═══ 本文 ═══

日本史上は雄略天皇13年に木工にして黒縄職人の猪名部真根の言葉に対して雄略天皇が采女を呼び集めて服を脱いで褌にさせ相撲を取らせたことが最初の記憶になる。[1] 一般には江戸中期の18世紀中ごろから流行した。当初女同士の取り組み[2]で興行したが、美人が少なく飽きられたため、男の盲人との取り組みを始めて評判になった。大関関脇などのシステムは男の相撲に準じており、しこ名には「姥が里」「色気取」「玉の越(玉の輿の洒落)」「乳が張」「腹櫓(はらやぐら)」などの珍名がみられる。

明治5年には、男女の取り組み・女力士の裸体が禁止されたため、シャツや水着が使われることもあった(それまで男同様全裸にまわしなど、少なくとも上半身は裸だった)。明治中期以降現れた複数の女相撲の一座には全国興行を行う興行団もあったという。その後昭和30年代後半まで九州に女相撲の興行団が残っていたらしい。また第二次大戦後に生まれた「女子プロレス」はこれら女相撲と同系統のものだという[3]

歴史

江戸時代中期、江戸両国で女性力士と座頭相撲の座頭力士(つまり男の盲人)とを取り組ませたとされ、延享2年(1745年)の『流行記』延享二年落首柳営役人評判謎には「一、曲淵越前守を見て女の角力ぢやといふ、その心は両国ではほめれど、一円力がない」との記述がある。

大坂でも明和6年(1769年)に女相撲興行が始められ、『世間化物気質』に「力業を習ひし女郎も、同じ大坂難波新地に女子の角力興行の関に抱へられ、坂額といふ関取、三十日百五十両にて、先銀取れば」とあり、その人気が窺える。また『孝行娘袖日記』明和7年(1770年)版には、「とても、かやうな儀は上方でなければ宜しうござりやせぬ。御聞及びの通り、近年女の相撲などさへ出来ましたる花の都」とある。

女性と盲人との相撲が江戸で評判となり、安永年間(1772年 - 1781年)から寛政年間(1789年 - 1801年)にかけて女相撲に取材した黄表紙滑稽本が流行した。寛政年間には、と相撲をとらせる女相撲もおこなわれた。

しかし、安永の頃から女相撲の好色なひいきが申し合わせて興行人・世話人に金銭を与え、衆人環視の中で男女力士に醜態を演じさせることが再三あったため、寺社奉行から相撲小屋の取り払いを命じられることになった。

═══

**やること 1**:
次の(a)〜(c)が女相撲の本文と合っているか、それぞれ「はい」か「いいえ」で答え、決め手になる本文の言葉をそのまま引いてください。
(a) 明治5年に女力士の裸体が禁止された。
(b) 大坂で女相撲の興行が始まったのは明和6年(1769年)である。
(c) 女相撲ははじめ、男の盲人との取り組みで興行していた。
**やること 2**: 女相撲の本文によると、昭和30年代後半まで女相撲の興行団が残っていたらしいのはどの地方ですか。
**やること 3**: 女相撲の本文の最後の文のあとから、続きを書き継いでください。

═══ 使う資料 ═══

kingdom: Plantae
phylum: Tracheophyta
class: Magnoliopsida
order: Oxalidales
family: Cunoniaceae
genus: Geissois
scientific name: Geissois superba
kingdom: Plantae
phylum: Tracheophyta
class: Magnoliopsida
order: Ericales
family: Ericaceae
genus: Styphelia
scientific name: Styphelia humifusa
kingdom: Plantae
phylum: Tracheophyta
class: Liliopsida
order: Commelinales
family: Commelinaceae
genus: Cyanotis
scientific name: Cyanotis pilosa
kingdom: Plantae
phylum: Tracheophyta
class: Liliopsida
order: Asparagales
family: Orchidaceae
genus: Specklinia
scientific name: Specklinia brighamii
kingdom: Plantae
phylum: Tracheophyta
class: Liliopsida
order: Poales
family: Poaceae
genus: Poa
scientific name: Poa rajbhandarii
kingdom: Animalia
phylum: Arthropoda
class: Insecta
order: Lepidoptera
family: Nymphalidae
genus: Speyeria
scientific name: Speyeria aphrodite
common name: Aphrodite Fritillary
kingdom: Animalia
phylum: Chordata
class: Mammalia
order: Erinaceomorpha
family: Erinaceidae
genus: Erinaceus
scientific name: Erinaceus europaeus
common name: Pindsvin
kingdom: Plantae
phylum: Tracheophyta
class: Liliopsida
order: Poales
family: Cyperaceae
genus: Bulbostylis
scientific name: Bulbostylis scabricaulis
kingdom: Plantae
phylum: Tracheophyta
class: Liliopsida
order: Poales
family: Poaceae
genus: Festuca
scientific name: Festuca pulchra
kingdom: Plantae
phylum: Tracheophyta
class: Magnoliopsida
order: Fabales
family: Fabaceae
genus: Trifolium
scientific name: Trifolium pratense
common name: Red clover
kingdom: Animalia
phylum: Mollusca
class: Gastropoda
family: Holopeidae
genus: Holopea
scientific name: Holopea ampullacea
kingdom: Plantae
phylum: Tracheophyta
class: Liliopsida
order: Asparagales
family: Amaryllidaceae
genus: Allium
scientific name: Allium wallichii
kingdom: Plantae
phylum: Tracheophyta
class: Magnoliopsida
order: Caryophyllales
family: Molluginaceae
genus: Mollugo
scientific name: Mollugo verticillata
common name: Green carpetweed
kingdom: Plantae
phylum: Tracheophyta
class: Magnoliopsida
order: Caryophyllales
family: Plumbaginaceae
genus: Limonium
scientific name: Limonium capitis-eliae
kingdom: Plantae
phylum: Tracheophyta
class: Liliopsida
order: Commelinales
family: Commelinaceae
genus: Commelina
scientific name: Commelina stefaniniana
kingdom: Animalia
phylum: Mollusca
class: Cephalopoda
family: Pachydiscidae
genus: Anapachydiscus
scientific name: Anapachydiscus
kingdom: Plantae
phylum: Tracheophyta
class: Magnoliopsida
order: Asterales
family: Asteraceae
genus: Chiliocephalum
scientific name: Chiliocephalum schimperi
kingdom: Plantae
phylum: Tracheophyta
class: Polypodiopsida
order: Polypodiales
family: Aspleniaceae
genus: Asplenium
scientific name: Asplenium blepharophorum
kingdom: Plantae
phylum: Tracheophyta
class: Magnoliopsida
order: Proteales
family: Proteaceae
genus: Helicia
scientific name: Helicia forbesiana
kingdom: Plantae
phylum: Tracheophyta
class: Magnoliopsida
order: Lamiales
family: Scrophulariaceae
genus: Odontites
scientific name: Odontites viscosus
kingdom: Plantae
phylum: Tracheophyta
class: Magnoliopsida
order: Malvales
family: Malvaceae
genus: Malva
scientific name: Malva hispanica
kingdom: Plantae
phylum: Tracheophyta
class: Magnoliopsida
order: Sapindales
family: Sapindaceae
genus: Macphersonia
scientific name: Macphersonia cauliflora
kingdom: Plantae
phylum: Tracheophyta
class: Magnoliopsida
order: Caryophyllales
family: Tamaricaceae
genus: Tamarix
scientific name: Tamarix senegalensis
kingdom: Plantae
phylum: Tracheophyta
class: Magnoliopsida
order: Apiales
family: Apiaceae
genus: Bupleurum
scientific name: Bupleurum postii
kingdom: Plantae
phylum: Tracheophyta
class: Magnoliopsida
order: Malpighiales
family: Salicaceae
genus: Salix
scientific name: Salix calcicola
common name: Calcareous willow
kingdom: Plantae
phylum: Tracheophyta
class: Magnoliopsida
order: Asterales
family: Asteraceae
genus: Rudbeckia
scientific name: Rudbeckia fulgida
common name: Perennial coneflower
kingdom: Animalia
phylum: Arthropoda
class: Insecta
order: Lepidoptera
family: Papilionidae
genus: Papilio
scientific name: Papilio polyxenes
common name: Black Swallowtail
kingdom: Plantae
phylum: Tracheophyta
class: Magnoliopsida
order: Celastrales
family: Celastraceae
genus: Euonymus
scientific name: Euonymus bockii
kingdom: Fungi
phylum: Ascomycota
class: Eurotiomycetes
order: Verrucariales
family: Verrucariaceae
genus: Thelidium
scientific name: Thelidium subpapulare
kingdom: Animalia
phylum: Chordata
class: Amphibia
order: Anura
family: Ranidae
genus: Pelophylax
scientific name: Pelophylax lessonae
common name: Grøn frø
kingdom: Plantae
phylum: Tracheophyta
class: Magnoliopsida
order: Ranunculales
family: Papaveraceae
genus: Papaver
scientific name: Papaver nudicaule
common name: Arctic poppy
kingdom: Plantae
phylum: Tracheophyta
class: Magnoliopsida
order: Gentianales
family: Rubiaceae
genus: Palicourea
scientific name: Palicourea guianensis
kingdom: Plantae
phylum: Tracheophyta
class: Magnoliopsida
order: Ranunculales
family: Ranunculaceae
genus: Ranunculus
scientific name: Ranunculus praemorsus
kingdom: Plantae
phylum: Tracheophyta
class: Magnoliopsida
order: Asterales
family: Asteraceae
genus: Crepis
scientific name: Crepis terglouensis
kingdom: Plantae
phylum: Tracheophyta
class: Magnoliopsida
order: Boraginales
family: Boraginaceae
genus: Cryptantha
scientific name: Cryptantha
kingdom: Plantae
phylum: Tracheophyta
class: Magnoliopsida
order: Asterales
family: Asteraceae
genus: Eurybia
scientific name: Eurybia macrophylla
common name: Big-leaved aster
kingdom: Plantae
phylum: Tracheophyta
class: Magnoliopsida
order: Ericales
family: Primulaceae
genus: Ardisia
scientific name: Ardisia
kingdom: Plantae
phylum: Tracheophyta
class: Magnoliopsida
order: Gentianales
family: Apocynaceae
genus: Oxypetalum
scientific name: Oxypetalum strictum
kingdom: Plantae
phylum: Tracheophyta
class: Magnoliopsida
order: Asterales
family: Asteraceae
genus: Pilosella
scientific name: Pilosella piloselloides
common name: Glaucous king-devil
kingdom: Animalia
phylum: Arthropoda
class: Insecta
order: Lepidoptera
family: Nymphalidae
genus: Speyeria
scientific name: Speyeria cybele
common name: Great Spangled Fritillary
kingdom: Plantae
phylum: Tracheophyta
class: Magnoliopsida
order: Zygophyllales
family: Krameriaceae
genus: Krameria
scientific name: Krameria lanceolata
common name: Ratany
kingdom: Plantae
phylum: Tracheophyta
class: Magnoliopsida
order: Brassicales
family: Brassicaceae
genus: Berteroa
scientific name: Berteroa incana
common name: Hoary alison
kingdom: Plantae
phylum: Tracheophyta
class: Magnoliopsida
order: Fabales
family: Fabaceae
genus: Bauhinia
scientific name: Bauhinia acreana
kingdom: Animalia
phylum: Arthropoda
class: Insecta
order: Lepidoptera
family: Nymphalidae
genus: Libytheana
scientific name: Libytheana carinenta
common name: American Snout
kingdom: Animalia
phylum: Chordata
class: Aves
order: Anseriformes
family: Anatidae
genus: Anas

═══

**答え 1**:
(a) はい。「明治5年には、男女の取り組み・女力士の裸体が禁止された」
(b) はい。「大坂でも明和6年(1769年)に女相撲興行が始められ」
(c) いいえ。「当初女同士の取り組み」

**答え 2**: 九州

**答え 3**:
のち文政9年(1826年)に至り、両国で女性と盲人との相撲が復活した。他方女同士の相撲の興行については、興行者にも企図する者があったものの、その後の禁止で復活を果たせず、結局嘉永元年(1848年)に至り、名古屋上り女相撲の一団が大坂難波新地にて興行を復活させることになった。このときそれまで女力士が島田丸髷姿であったものを男髷に改めた。この興行は『大津絵節』に「難波新地の溝の川、力女の花競べ、数々の盛んの人気、取結びたる名古屋帯、尾張の国から上り来て、お目見え芸の甚句節、打揃ひつつ拍子やう、姿なまめく手踊に引替へて、力争ふ勢ひの烈しさと優しさは、裏と表の四十八手」とうたわれるほどの人気となり、華美なまわしのしめこみと美声の甚句節手踊りが観客のこころをとらえ、幕末の興行界で異彩をはなった。

明治5年(1872年)3月、男女相撲見物の再差止により消滅傾向にあったが、明治中頃興行界に復活した。興行団一団は30人ほどで地方巡業にも出た。女性力士の多くは14、5歳から25歳くらいの女性で、全裸ではなく薄い肉襦袢を着込んで猿股を穿いていた。

これは挌技を競うというよりもむしろ余興の舞踊、力業曲芸を主としており、演目は、お目見えかっぽれ、相撲甚句、締め込み姿で派手などてらをうちかけてずらりと並び囃子方に合わせて力足を踏みしめ、いちゃな節[4]という俗謡を踊る舞踊、また源太郎どじょうすくい、その他流行の小唄節、流行踊りのほか、腹の上での餅つき、七人娘曲芸などであった。

映像化作品

映画
  • 菊とギロチン(2018年7月公開)1920年代の女相撲の興行団を題材にした日本映画。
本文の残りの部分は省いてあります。